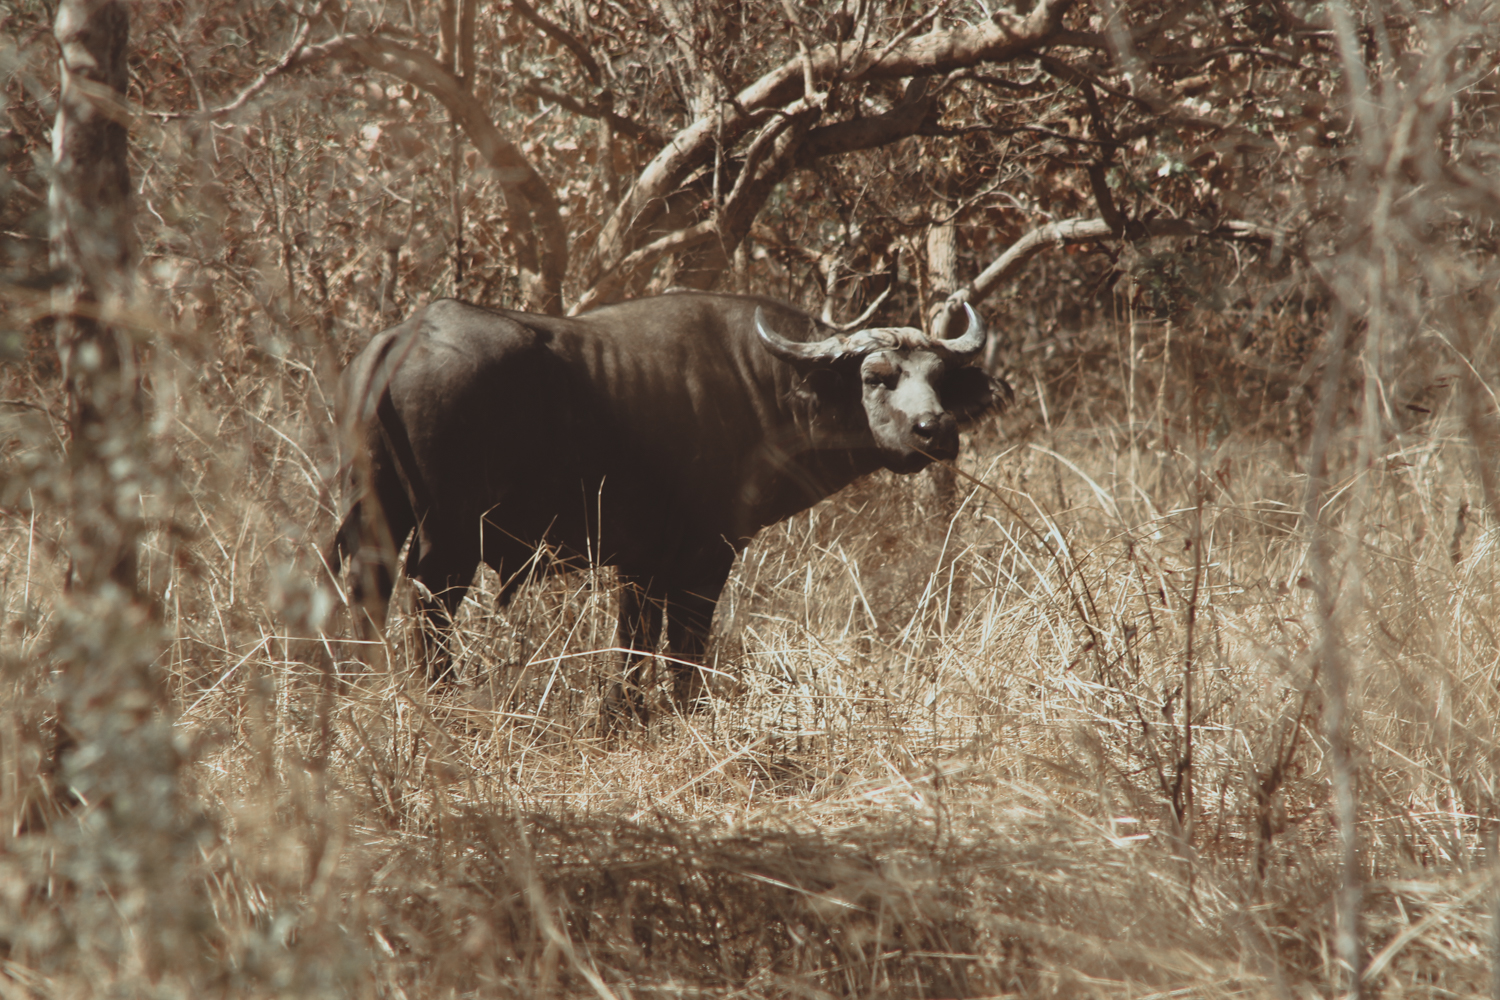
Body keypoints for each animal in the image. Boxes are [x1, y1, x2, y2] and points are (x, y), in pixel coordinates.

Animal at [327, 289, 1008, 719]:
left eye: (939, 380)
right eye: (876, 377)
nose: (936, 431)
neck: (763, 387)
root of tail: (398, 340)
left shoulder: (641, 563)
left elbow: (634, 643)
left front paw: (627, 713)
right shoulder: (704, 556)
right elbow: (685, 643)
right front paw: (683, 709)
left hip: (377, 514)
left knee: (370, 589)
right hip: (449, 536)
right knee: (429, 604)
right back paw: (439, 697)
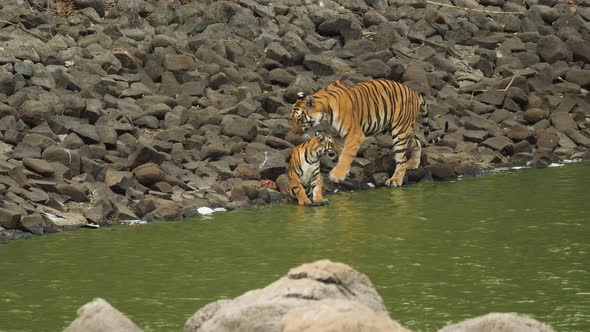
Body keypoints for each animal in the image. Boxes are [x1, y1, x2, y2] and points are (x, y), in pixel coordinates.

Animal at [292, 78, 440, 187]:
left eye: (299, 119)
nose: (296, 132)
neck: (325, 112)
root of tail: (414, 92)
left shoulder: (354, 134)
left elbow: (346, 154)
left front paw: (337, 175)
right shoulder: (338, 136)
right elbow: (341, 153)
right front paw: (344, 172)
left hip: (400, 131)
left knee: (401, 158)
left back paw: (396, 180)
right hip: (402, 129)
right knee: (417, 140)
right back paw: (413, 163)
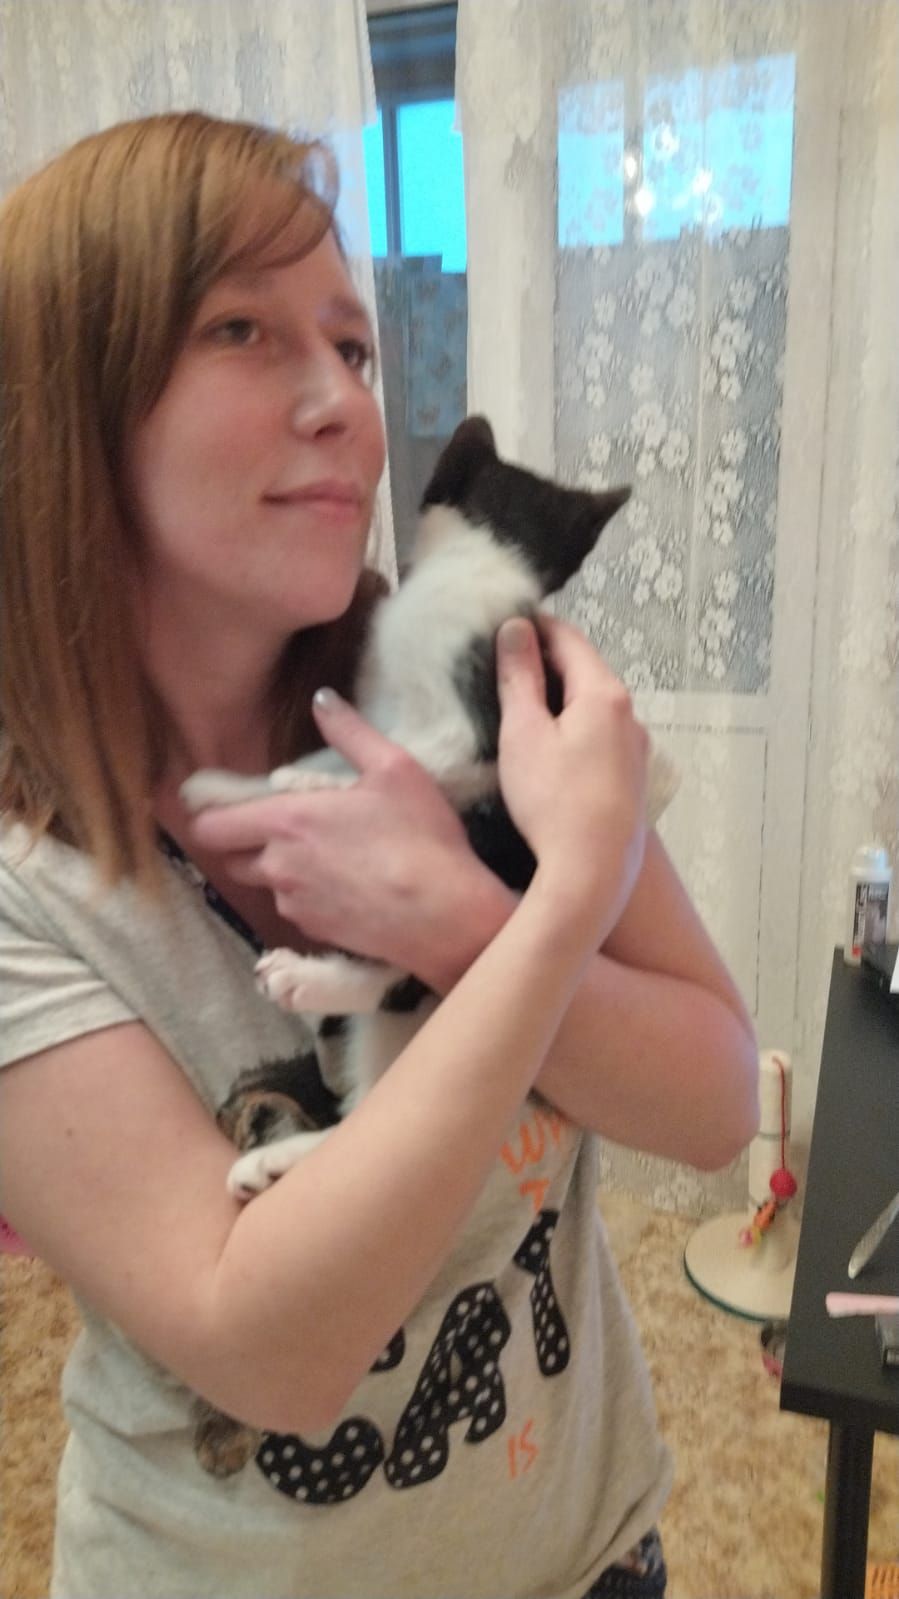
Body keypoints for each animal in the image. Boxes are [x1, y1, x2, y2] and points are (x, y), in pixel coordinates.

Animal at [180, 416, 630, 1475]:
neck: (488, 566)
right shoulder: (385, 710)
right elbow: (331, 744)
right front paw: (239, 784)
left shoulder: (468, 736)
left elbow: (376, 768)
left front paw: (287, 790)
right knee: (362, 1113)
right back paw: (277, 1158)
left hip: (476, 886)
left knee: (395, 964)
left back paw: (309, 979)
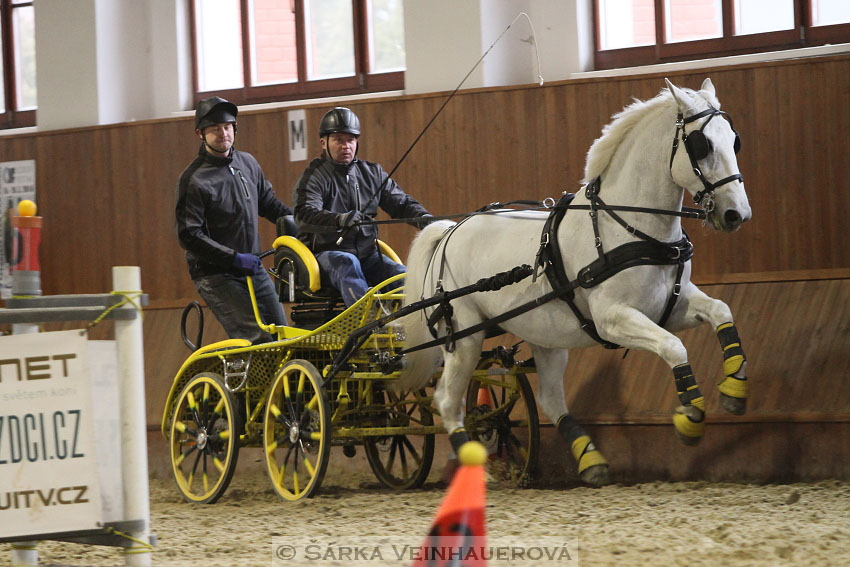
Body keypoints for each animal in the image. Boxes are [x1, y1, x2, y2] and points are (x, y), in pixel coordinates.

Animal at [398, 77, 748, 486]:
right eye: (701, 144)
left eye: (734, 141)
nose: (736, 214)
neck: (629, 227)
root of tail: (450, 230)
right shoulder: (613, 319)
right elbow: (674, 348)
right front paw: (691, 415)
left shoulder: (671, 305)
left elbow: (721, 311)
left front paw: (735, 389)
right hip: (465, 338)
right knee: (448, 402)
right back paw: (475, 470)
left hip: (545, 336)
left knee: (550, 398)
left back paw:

-----

[WHAT NEEDS TO BE DONE] When you reach the line that contains "root of tail: (450, 230)" in the material above, please copy it and every line after it exactly, stopping only at the last line.

[ANSWER BELOW]
root of tail: (450, 230)
right shoulder: (613, 319)
right elbow: (674, 348)
right front paw: (691, 415)
left shoulder: (671, 305)
left elbow: (721, 311)
left front paw: (735, 389)
right hip: (465, 338)
right knee: (448, 402)
right back paw: (475, 470)
left hip: (545, 336)
left knee: (550, 398)
left back paw:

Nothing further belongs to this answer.